EXERCISE DATA:
<<<<
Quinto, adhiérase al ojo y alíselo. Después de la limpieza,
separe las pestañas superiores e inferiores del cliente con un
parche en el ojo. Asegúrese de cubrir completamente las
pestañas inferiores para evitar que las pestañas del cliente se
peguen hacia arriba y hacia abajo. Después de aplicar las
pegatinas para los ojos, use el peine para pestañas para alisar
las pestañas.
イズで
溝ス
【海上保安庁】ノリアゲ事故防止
>>>>
<<<<
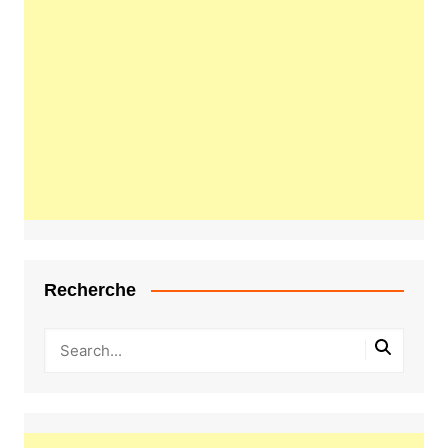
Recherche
>>>>
YOUR INSTRUCTIONS:
State how many lines in the items contain the string "Después". Reply with the number only.

RESPONSE TO THE TASK:
2